Der Moderator der Veranstaltung, Dennis Speed, zitierte aus einem Gedicht auf Ludwig van Beethoven: „Die Taten eines großen Menschen wirken durch die Zeiten weiter auf das Leben anderer Menschen. Denn das Gute, das ein tugendhafter Mensch tun kann, kann nicht auf die Lebenszeit eines einzelnen Menschen begrenzt sein. So lebt er über den eigenen Tod hinaus und arbeitet so wahr wie in seinem Leben. Eine tugendhafte Tat, ein gutes Wort kämpfen unsterblich weiter, so wie er als Sterblicher gekämpft hat. So lebst auch du durch ungemessene Zeiten weiter.“ Nach dieser Idee habe auch Lyndon LaRouche gelebt.

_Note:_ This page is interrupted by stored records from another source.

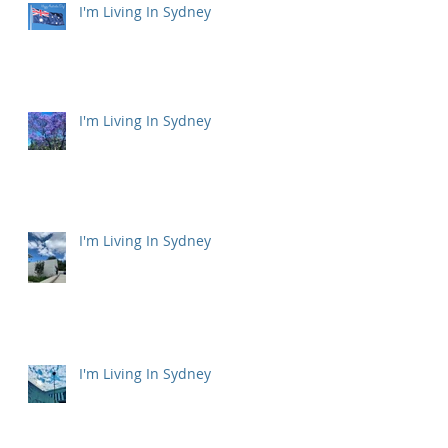
I'm Living In Sydney
I'm Living In Sydney
I'm Living In Sydney
I'm Living In Sydney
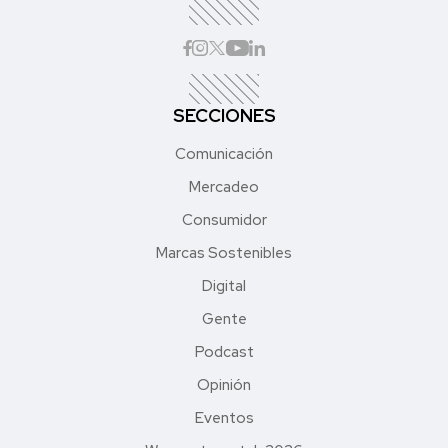
SECCIONES
Comunicación
Mercadeo
Consumidor
Marcas Sostenibles
Digital
Gente
Podcast
Opinión
Eventos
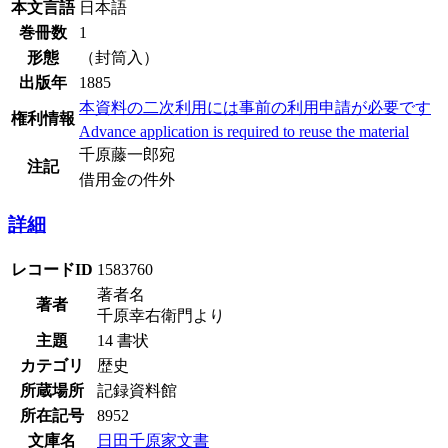
本文言語
日本語
巻冊数
1
形態
（封筒入）
出版年
1885
本資料の二次利用には事前の利用申請が必要です
権利情報
Advance application is required to reuse the material
千原藤一郎宛
注記
借用金の件外
詳細
レコードID
1583760
著者名
著者
千原幸右衛門より
主題
14 書状
カテゴリ
歴史
所蔵場所
記録資料館
所在記号
8952
文庫名
日田千原家文書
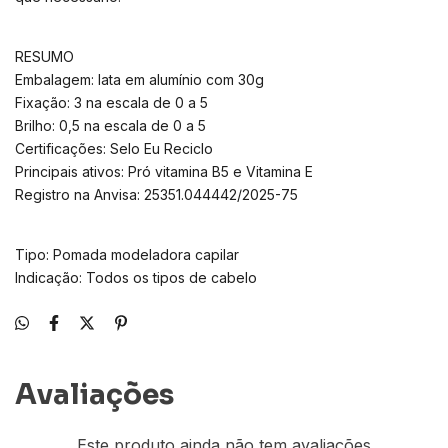
RESUMO
Embalagem: lata em alumínio com 30g
Fixação: 3 na escala de 0 a 5
Brilho: 0,5 na escala de 0 a 5
Certificações: Selo Eu Reciclo
Principais ativos: Pró vitamina B5 e Vitamina E
Registro na Anvisa: 25351.044442/2025-75
Tipo: Pomada modeladora capilar
Indicação: Todos os tipos de cabelo
Avaliações
Este produto ainda não tem avaliações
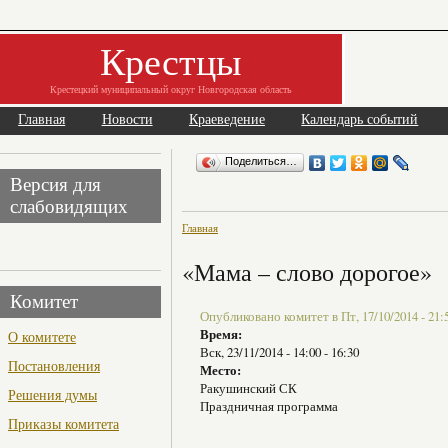
Крестцы
Крестецкий муниципальный округ Новгородская область
Главная
Новости
Краеведение
Календарь событий
Поделиться…
Версия для
слабовидящих
Главная
«Мама – слово дорогое»
Комитет
Опубликовано комитет в Пт, 17/10/2014 - 21:
Время:
О комитете
Вск, 23/11/2014 -
14:00
-
16:30
Постановления
Место:
Ракушинский СК
Решения думы
Праздничная программа
Приказы комитета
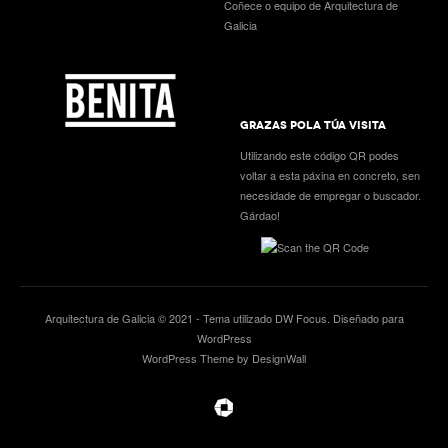
Coñece o equipo de Arquitectura de
Galicia
GRAZAS POLA TÚA VISITA
Utilizando este código QR podes
voltar a esta páxina en concreto, sen
necesidade de empregar o buscador.
Gárdao!
Arquitectura de Galicia © 2021 - Tema utilizado
DW Focus
. Diseñado para
WordPress
WordPress Theme by DesignWall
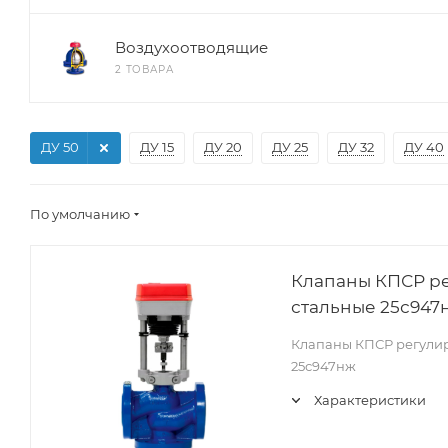
Воздухоотводящие
2 ТОВАРА
ДУ 50
ДУ 15
ДУ 20
ДУ 25
ДУ 32
ДУ 40
По умолчанию
Клапаны КПСР р
стальные 25с947н
Клапаны КПСР регули
25с947нж
Характеристики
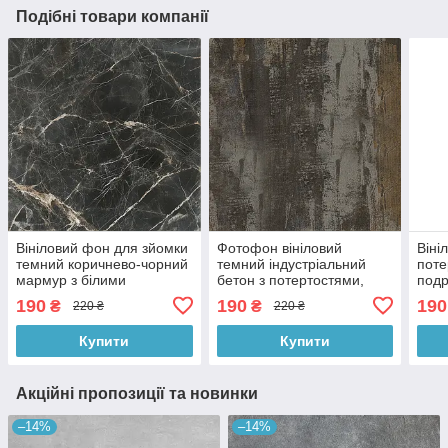
Подібні товари компанії
Вініловий фон для зйомки
Фотофон вініловий
Віні
темний коричнево-чорний
темний індустріальний
поте
мармур з білими
бетон з потертостями,
подр
прожилками, квадратний
фон для фото і зйомки,
фот
190
190
190
₴
₴
220 ₴
220 ₴
фотофон 60x60 см,
60x60 см, №550695
60x
№552414
Купити
Купити
Акційні пропозиції та новинки
–14%
–14%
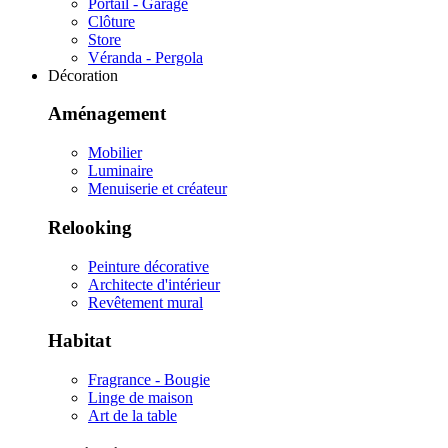
Portail - Garage
Clôture
Store
Véranda - Pergola
Décoration
Aménagement
Mobilier
Luminaire
Menuiserie et créateur
Relooking
Peinture décorative
Architecte d'intérieur
Revêtement mural
Habitat
Fragrance - Bougie
Linge de maison
Art de la table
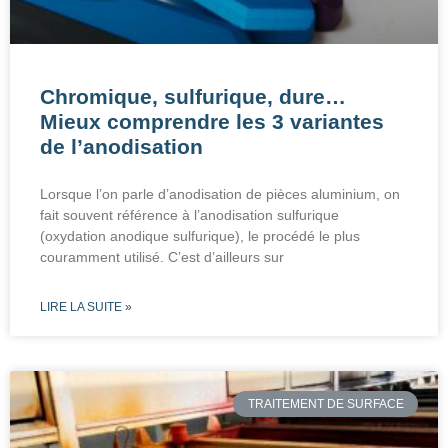
Chromique, sulfurique, dure…
Mieux comprendre les 3 variantes
de l’anodisation
Lorsque l’on parle d’anodisation de pièces aluminium, on
fait souvent référence à l’anodisation sulfurique
(oxydation anodique sulfurique), le procédé le plus
couramment utilisé. C’est d’ailleurs sur
LIRE LA SUITE »
TRAITEMENT DE SURFACE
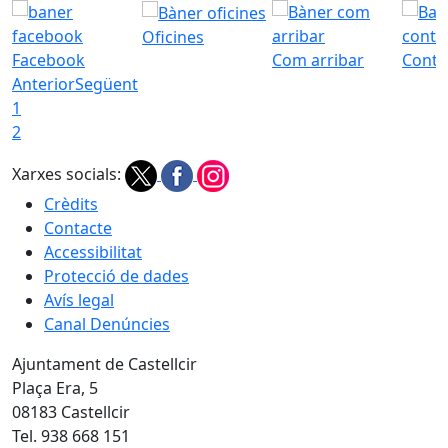
Oficines
Facebook
Com arribar
Conta
Anterior
Següent
1
2
Xarxes socials:
Crèdits
Contacte
Accessibilitat
Protecció de dades
Avís legal
Canal Denúncies
Ajuntament de Castellcir
Plaça Era, 5
08183 Castellcir
Tel. 938 668 151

Helga Zepp-LaRouche, LaRouches Witwe und Vorsitzende des Schiller-Instituts, sagte während des Treffens in Manhattan: „Lyns Vision einer umfassend entwickelten Welt, die in Form der Weltlandbrücke Realität wird, wird jetzt umgesetzt: neuartige internationale Beziehungen zwischen Nationen, ein Dialog der klassischen Kulturen anstelle der Konfrontation und die Vision einer internationalen Zusammenarbeit zur Kolonialisierung des Mondes und einer gemeinsamen Marsmission. Seine Feinde – die die Feinde der Menschheit und des Glücks der Menschen sind –, mögen sich vielleicht kurzfristig durchsetzen. Aber sie werden schon von den Erinnyen gejagt. Sie mögen es vielleicht für kurze Zeit schaffen, ihre Verbrechen zu vertuschen, aber es existiert eine höhere Kraft des Naturrechts, die ihre Verbrechen ans Licht bringen wird.“
Im weiteren Verlauf der dreistündigen Veranstaltung wurden verschiedene Videomitschnitte aus Reden Lyndon LaRouches sowie ein umfangreiches Musikprogramm dargeboten, mit afroamerikanischen Spirituals, der Bach-Motette „Jesu, meine Freude”, Beethovens Sonate für Violoncello and Piano op. 69, der Schiller-Vertonung „Dem dunkeln Schoß der heil’gen Erde” von Johannes Brahms und weiteren Arien, Liedern und Chorstücken von Beethoven, Brahms, Schumann und Mozart. Den Abschluß bildete Johann Sebastian Bachs Choral „Wenn ich einmal soll scheiden” aus der Matthäus-Passion, gefolgt vom „Zapfenstreich“, der traditionell bei Beerdigungen amerikanischer Kriegsveteranen gespielt wird.